Four. The query distribution is not stratified by task type, so per-task performance is hidden. Competitors were tested in default configuration, not as deployed. Graders were blind to vendor but not to answer formatting, which creates a presentation-cue confound. And the customer industry mix behind the 280 queries is not published, so workload representativeness is opaque. -
How would a research-grade eval look different?
It would stratify by query type (lookup, summarization, multi-hop reasoning, action) per BEIR or HELM conventions [2][3]. It would report nDCG or MRR on the retrieval step, not just preference on the final answer. It would publish faithfulness scores using a framework like RAGAS to measure whether the answer is grounded in the retrieved evidence. And it would test competitors in their best-effort deployed configuration, not their out-of-the-box defaults. -
Should I design my own enterprise-search benchmark?

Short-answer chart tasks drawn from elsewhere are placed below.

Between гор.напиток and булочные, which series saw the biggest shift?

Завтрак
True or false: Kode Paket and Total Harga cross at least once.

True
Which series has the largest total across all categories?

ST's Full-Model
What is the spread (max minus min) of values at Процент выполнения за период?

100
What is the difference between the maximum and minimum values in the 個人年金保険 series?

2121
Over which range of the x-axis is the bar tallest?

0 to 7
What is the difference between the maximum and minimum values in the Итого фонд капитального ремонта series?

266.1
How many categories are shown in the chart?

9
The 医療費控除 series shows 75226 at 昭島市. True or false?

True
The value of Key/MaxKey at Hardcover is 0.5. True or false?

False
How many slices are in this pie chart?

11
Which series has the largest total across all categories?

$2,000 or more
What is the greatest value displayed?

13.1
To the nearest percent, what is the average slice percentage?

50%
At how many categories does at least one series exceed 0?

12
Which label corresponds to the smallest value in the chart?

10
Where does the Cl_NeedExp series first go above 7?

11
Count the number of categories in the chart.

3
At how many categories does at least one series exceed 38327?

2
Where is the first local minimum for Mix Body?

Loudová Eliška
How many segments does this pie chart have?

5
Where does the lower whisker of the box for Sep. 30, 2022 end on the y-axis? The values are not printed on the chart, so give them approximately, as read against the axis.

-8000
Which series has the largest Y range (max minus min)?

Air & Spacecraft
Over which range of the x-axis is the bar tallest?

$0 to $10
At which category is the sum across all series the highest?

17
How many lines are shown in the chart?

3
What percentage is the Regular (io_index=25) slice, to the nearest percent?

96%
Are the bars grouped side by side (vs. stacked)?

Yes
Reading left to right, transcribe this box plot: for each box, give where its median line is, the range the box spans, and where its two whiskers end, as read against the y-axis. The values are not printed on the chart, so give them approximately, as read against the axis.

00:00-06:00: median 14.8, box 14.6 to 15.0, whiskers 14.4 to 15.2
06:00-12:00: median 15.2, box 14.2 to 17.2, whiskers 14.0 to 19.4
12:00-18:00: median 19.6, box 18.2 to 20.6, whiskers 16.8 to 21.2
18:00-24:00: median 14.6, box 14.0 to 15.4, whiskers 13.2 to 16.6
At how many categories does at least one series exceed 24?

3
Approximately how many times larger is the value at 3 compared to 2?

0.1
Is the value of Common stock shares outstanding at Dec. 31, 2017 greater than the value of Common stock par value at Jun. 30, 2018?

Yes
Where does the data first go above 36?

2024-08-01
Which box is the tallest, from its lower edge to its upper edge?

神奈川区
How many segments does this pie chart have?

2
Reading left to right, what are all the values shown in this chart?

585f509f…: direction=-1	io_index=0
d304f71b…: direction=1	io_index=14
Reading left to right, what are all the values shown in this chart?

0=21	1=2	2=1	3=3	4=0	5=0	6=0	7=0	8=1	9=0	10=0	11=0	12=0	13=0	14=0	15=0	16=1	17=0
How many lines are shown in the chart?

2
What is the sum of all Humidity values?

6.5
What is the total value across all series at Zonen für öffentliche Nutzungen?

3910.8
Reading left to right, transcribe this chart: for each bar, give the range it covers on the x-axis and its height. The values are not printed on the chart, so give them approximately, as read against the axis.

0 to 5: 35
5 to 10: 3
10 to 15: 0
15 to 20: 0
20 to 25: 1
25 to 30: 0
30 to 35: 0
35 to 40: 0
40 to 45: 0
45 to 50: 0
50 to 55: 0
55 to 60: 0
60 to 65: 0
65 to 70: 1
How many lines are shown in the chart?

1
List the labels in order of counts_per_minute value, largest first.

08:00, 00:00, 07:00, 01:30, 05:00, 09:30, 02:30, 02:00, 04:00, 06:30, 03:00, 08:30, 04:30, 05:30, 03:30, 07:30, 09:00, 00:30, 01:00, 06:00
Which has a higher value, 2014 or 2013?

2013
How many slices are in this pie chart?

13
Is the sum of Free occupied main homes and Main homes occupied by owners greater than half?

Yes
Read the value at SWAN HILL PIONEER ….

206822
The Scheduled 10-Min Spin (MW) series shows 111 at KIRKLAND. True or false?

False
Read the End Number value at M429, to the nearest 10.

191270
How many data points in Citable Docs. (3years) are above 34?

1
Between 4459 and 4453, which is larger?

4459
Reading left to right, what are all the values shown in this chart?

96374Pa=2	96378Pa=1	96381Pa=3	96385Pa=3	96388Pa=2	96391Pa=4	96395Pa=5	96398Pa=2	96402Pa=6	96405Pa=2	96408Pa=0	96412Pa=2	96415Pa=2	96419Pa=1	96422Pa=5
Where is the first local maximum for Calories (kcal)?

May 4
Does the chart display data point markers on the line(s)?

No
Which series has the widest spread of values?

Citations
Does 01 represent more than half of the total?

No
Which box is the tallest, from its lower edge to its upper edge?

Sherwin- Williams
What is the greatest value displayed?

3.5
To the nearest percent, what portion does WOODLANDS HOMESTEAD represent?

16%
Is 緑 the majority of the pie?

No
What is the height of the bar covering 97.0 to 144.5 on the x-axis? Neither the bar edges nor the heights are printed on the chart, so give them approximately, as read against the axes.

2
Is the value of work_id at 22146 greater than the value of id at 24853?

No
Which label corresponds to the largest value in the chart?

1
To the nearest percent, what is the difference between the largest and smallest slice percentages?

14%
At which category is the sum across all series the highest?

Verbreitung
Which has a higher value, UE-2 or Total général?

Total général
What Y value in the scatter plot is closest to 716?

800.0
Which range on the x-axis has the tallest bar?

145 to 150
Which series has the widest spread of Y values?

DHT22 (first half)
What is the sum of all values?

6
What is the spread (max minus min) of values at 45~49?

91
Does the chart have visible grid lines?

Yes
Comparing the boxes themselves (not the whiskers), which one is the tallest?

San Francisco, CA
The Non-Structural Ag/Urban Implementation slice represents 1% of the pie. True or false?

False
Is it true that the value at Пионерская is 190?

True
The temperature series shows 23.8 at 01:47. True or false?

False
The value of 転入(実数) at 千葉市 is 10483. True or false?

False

Yes, if the procurement decision is six figures or more. Start with 30-50 queries drawn from your actual workload, stratified by query type. Define the rubric before you see answers. Have at least three graders, blind to vendor, and report inter-rater agreement. Test each vendor in the configuration you would actually deploy, not in defaults. Forrester's TEI methodology [5] has a useful template for the cost side; the quality side is yours to build. -
Does ChatGPT Enterprise or Claude Enterprise publish comparable evals?
Not as of May 2026. OpenAI publishes GPT-5 system cards with general-capability evals; Anthropic publishes Claude model cards with the same. Neither has published a head-to-head enterprise-search eval against named competitors. Glean's blog is the only vendor-published artifact in this category, which is why the methodology audit matters — it is the only data point on the table.